* **Page extract**

Reflections: In the time of ‘Sandy’

Rina Angela Corpus

This is AI generated summarization, which may have errors. For context, always refer to the full article.

The poor state of the human world today, what with nature's recurring 'freak shows,' is but a mirror of the inhumane state that the human consciousness has reached

Morganville, New Jersey – Being one among hundreds whose flight was cancelled due to superstorm “Sandy,” and having seen her power ravage through New York and New Jersey (where I’d been in the last month-and-a-half on research) my thoughts were consequently led to the sudden ferocity of Mother Earth in these times of climate change.

“Mamera” (by the coins, in Filipino) was how my Dad would describe typhoons in our homeland. He said this in humor while we were experiencing Sandy literally shake my aunt’s house in Morganville where both parents now live. We were safe, thankfully, except for having to survive a power outage for a full week that left us cold without heater and other conveniences.

But I have nothing to complain about, especially after seeing many homes totally washed out along Jersey shore, and thousands of families still without power and homeless up to this day, in New York, Jersey and Connecticut. It was an epic catastrophe that no one in this part of America seemed prepared to face.

Environmentalists warn that America will have to brace for more high-powered typhoons as climate change takes a toll on more of earth’s lands, East or West, on a massive level. Sandy, as I read today from Time Magazine, was a freak hybrid tropical storm and hurricane, something that America should expect to have more due to the rising temperature in the world’s seas, including the Atlantic Ocean.

The higher our carbon footprint, the higher the temperature we generate. Everything is interconnected, as one of the deepest and most basic lessons of ecological consciousness would have it. As a college activist, I used to hum a similar tune from Joey Ayala’s song, “Lahat ng bagay ay magkaugnay.” (All things are interconnected.)

But more than humming eco-songs and debating about the “best” green agenda (which happened to be totally absent, by the way, in the recent US presidential debates), the fundamental question now brings us to what have I done and what can I still do to turn the tide of things? There is so much power in the human individual to contribute to the collective whole, either to the devastation or the re-creation of human life on earth.

In my own field of humanities and art education, our department has been gearing up to create a course called Arts and Ecology in order to align the power and relevance of art-making in these times of profound ecological disasters. One of my initiatives as faculty is to introduce my class to readings by Dr Masaru Emoto, the Japanese doctor who made a battery of tests on the world’s waters and their formation of crystals.

Emoto’s tests have shown how exposure to negative thoughts, images, words, and even to electronic gadgets, have the tendency to reduce, if not destroy, the natural power of water to form into beautiful crystals. On the contrary, water samples exposed to positive images, words, thoughts have a positive effect that allow water to form crystals.

* **Parts of the exercise**
A. Can you quote the Sandy essay word for word, starting at the words "But more than" and ending after "life on earth."?
B. According to the Sandy essay, which things did Emoto's tests find reduce or destroy water's power to form crystals?

* **Source excerpt**
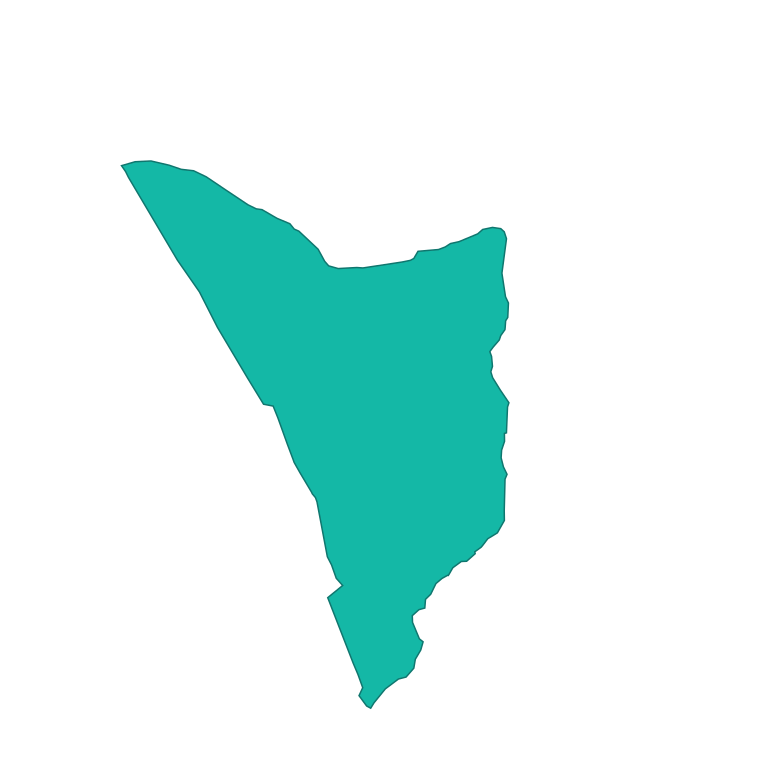 Yigo, Guam (Albers equal-area conic projection), rotated 339°
{"feature_id": "77769853B33377803133936", "entity_name": "Yigo", "entity_type": "district", "adm_level": 2, "iso_a3": "GUM", "parent_name": "Guam", "parent_adm1": "", "projection": "albers", "projection_center": [144.906, 13.57], "detail": "fine", "context": "isolated", "style": "filled", "palette": "teal", "viewbox_px": 768, "rotation_deg": 339, "n_neighbors": 0, "source": "geoboundaries", "source_scale": "gbopen_adm2", "svg_char_len": 1750}
<svg xmlns="http://www.w3.org/2000/svg" viewBox="0 0 768 768"><g transform="rotate(339 384 384)"><path d="M255.2,633.7L255.6,645.9L255.3,659.9L249.0,666.0L252.4,678.4L255.4,681.9L258.0,679.9L260.5,678.0L276.0,669.1L291.7,664.6L299.6,665.5L302.6,663.9L310.0,660.0L314.6,652.2L323.0,645.5L328.1,638.7L325.7,634.6L325.2,616.8L327.4,610.4L335.7,607.2L341.8,607.8L345.6,599.9L352.3,597.0L358.3,591.4L361.0,588.9L368.5,586.3L374.8,585.4L375.1,585.6L375.4,585.8L376.2,585.2L376.5,585.0L382.4,580.2L392.6,577.4L397.6,579.1L408.3,575.1L408.6,573.2L416.2,571.2L418.2,570.1L425.5,565.6L432.3,564.4L436.5,563.6L446.7,555.2L447.5,554.5L450.8,545.5L462.9,516.2L466.5,512.4L465.8,504.2L466.9,494.9L470.1,487.9L476.0,480.7L478.7,473.3L480.8,473.5L485.5,462.6L491.1,449.7L493.9,446.3L490.4,431.3L487.7,417.1L488.1,410.9L491.6,406.4L494.3,396.8L494.4,391.7L498.9,388.8L507.4,384.2L510.4,380.6L516.4,376.6L517.6,374.2L520.2,368.6L523.4,366.2L529.2,353.0L528.7,346.1L533.8,322.8L550.4,292.3L550.8,285.0L548.7,280.8L541.4,276.7L531.5,275.1L525.3,277.4L505.0,278.0L496.4,276.7L490.2,278.0L483.1,278.0L463.3,272.3L456.8,277.5L452.9,278.0L444.6,276.6L405.9,268.1L400.3,265.5L382.6,259.8L381.4,258.9L374.7,253.9L372.6,248.2L370.8,234.6L359.3,210.8L355.7,207.2L353.6,200.7L343.6,191.1L340.1,186.8L332.6,177.5L327.5,174.7L321.1,167.8L305.7,146.0L292.3,126.9L282.7,116.7L271.6,110.9L261.9,102.8L246.4,92.3L231.3,87.3L217.2,86.1L218.9,93.2L219.5,99.6L235.5,194.3L244.7,231.9L248.8,271.4L258.6,328.7L264.3,359.7L272.6,364.9L272.8,377.6L272.2,405.7L272.1,421.5L272.0,425.0L273.8,437.0L277.6,459.1L277.7,460.8L279.3,465.5L279.2,470.0L275.2,492.0L269.2,525.0L270.2,534.2L269.8,548.3L273.2,557.3L254.9,563.3L255.2,633.7Z" fill="#14b8a6" stroke="#0f766e" stroke-width="1.5"/></g></svg>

* **Answers for this exercise**
A.
But more than humming eco-songs and debating about the “best” green agenda (which happened to be totally absent, by the way, in the recent US presidential debates), the fundamental question now brings us to what have I done and what can I still do to turn the tide of things? There is so much power in the human individual to contribute to the collective whole, either to the devastation or the re-creation of human life on earth.

B.
- Negative thoughts
- Negative images
- Negative words
- Electronic gadgets